1. Since "any polynomial function is continuous everywhere", $f(x) = 3x^2+2x+1$ is continuous everywhere and hence continuous at x = -2

2. Since $f(x)= 9x^2-1$ is a polynomial, it is continuous at x = 1.

3. The function $f(x)= \dfrac{1}{x-2}$ is discontinuous at x = 2 and it is an infinite discontinuity.

4. For the function $f(x)= \dfrac{x-1}{x^2 -1}$, since both the numerator and the denominator are continuous, the discontinuities are the points obtained from $x^2-1=0\text{~i.e.,~} x = \pm1$, where $x = 1$ is a removable discontinuity since, $f(x)= \dfrac{x-1}{x^2 -1} = \dfrac{1}{x+1}$becomes continuous at $x = 1$.

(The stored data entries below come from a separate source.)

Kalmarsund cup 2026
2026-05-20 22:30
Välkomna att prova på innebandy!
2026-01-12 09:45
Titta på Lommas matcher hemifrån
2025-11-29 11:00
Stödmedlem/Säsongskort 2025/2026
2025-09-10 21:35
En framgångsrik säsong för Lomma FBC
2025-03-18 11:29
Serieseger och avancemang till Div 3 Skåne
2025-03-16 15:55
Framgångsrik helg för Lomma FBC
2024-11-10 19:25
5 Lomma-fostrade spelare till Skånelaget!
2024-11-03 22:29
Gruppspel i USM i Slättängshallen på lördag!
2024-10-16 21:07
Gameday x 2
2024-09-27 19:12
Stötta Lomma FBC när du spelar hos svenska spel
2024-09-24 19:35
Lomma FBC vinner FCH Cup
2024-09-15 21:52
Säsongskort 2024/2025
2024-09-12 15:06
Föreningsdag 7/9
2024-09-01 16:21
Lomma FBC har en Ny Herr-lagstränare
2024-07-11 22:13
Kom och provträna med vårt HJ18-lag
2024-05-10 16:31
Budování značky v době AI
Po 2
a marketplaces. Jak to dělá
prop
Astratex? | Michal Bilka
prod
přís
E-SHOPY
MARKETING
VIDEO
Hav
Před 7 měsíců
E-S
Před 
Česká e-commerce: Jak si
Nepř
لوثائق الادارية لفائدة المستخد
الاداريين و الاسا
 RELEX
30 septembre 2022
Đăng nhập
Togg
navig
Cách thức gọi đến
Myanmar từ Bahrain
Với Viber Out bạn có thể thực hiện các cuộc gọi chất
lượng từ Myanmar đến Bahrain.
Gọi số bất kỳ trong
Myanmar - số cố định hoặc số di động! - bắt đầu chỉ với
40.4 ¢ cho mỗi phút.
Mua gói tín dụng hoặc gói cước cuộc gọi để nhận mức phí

5. The function $h(x)= \dfrac{x+1}{x-1}$ is discontinuous at x = 1, since $\displaystyle\lim_{x \rightarrow 1} h(x)\rightarrow\infty$.

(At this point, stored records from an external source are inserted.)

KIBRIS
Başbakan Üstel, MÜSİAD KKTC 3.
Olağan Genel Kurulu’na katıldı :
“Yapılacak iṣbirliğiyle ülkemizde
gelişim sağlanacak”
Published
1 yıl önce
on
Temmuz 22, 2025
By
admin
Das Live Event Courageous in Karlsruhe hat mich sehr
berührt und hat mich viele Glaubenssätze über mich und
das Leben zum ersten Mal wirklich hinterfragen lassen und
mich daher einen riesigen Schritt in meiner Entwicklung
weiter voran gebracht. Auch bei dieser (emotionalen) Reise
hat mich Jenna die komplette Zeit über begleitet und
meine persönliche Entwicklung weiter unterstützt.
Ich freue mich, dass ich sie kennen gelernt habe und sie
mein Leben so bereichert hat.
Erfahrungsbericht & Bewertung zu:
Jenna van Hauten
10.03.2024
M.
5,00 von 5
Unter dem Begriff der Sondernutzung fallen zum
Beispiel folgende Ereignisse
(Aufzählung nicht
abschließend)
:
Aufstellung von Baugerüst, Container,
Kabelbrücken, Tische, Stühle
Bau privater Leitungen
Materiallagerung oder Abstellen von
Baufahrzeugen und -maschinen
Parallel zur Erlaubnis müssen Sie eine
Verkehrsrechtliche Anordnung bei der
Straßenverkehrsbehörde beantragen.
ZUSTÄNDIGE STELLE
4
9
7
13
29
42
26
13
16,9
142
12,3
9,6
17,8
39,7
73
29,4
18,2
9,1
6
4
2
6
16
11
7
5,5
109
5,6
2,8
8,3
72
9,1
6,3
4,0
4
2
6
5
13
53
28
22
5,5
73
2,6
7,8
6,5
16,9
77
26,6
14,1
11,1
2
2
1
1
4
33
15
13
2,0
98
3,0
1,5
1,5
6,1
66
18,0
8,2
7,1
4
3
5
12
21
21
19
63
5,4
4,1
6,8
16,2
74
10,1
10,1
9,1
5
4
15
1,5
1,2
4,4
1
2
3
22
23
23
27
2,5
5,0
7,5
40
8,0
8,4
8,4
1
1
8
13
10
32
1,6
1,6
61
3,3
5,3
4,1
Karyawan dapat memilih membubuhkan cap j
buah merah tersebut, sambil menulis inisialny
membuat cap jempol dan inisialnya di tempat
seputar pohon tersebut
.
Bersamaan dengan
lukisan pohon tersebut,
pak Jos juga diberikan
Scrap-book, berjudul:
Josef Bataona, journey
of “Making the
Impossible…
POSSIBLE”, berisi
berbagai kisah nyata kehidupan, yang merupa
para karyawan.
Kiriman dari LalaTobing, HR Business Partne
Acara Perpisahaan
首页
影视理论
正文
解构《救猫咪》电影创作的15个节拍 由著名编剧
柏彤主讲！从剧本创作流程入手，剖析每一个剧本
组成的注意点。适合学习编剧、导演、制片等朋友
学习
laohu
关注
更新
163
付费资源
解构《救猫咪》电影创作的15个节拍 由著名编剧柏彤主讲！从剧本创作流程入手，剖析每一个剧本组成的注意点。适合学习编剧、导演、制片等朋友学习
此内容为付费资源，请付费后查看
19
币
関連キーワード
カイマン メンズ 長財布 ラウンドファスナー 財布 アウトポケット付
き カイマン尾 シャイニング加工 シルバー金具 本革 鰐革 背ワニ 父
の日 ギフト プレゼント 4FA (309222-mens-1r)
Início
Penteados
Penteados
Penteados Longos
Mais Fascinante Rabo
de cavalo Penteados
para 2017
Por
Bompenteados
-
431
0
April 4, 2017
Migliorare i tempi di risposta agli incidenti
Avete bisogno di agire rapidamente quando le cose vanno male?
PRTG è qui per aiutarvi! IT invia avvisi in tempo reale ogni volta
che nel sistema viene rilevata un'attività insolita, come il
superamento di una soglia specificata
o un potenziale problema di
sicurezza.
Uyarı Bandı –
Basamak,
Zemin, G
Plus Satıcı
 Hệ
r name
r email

6. The function $f(x)= x^2 -2x+1$ is continuous at x=3 as it is a polynomial function.

7. Since both numerator and denominator of the function $f(x)= \dfrac{x}{(x+2)(x-3)}$ are continuous, the points of discontinuity are, $(x+2)(x-3)=0$, i.e., $x = -2,3$. Therefore, $f(x)$ is continuous at $x = 2$.

8. $f(x)= |x| =\begin{cases}-x, &x <0\\ x, &x\geq 0\end{cases}$.

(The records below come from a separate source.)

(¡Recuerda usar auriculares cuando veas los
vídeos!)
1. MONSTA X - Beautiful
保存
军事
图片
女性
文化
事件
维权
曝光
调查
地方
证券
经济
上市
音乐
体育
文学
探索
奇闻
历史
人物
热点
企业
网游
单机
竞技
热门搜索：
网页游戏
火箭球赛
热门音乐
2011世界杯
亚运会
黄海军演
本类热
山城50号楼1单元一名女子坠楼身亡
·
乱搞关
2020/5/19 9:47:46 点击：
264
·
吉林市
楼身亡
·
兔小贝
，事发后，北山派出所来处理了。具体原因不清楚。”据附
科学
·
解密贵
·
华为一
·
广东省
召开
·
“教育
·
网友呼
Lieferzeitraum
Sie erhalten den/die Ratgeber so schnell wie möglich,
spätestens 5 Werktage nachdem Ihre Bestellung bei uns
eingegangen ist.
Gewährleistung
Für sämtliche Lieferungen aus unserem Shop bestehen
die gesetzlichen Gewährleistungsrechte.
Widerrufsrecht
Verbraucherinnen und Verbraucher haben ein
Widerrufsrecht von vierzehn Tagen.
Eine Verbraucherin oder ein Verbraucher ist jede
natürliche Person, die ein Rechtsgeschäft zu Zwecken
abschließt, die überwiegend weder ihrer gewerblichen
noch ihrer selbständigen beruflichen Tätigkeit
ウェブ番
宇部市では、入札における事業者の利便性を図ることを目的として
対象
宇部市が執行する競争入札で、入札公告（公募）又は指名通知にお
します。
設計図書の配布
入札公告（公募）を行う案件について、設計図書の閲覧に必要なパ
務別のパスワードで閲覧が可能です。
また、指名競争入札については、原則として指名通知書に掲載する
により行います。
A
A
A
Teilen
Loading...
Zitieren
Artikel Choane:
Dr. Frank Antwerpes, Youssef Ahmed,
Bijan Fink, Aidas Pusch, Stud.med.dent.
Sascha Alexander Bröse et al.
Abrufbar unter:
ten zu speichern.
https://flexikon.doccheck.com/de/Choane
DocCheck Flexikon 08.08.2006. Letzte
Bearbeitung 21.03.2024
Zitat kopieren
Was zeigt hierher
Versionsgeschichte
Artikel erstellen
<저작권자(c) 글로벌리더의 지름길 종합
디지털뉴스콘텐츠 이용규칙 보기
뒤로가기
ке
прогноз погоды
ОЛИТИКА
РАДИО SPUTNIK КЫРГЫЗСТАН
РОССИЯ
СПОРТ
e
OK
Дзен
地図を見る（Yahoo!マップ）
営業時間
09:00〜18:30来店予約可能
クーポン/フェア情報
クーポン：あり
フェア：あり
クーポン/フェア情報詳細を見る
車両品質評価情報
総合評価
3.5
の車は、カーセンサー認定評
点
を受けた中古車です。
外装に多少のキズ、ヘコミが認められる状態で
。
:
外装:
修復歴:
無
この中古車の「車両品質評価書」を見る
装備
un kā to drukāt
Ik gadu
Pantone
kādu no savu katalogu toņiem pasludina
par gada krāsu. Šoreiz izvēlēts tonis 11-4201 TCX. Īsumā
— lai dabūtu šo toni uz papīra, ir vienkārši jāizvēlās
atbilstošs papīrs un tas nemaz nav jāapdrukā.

We know that f(x) is continuous at x = 0 if $\displaystyle\lim _{x \rightarrow 0^{-}} f(x) = \lim _{x \rightarrow 0^{+}} f(x) = f(0)$.

Now,

$\begin{aligned} \lim _{x \rightarrow 0^{-}} f(x) &=\lim _{h \rightarrow 0} f(0-h) \\ &=\lim _{h \rightarrow 0} f(-h) \\ &=\lim _{h \rightarrow 0}|-h| \\ &=\lim _{h \rightarrow 0} h \\ &=0 \end{aligned}$

$\begin{aligned} \lim _{x \rightarrow 0^{+}} f(x) &=\lim _{h \rightarrow 0} f(0+h) \\ &=\lim _{h \rightarrow 0} f(h) \\ &=\lim _{h \rightarrow 0}|h| \\ &=\lim _{h \rightarrow 0} h \\ &=0 \end{aligned}$

and $f(0) = 0$. Hence f(x) is continuous at x = 0.

9. Since $x^2 - 4$ is a polynomial which is continuous everywhere, $f(x)= \sqrt[3]{x^2 -4}$ is continuous at x = 5.

10. For the function $f(x)= \dfrac{x+1}{x-1}$ the point of discontinuity is x= 1, and hence f(x) is continuous at x = 0.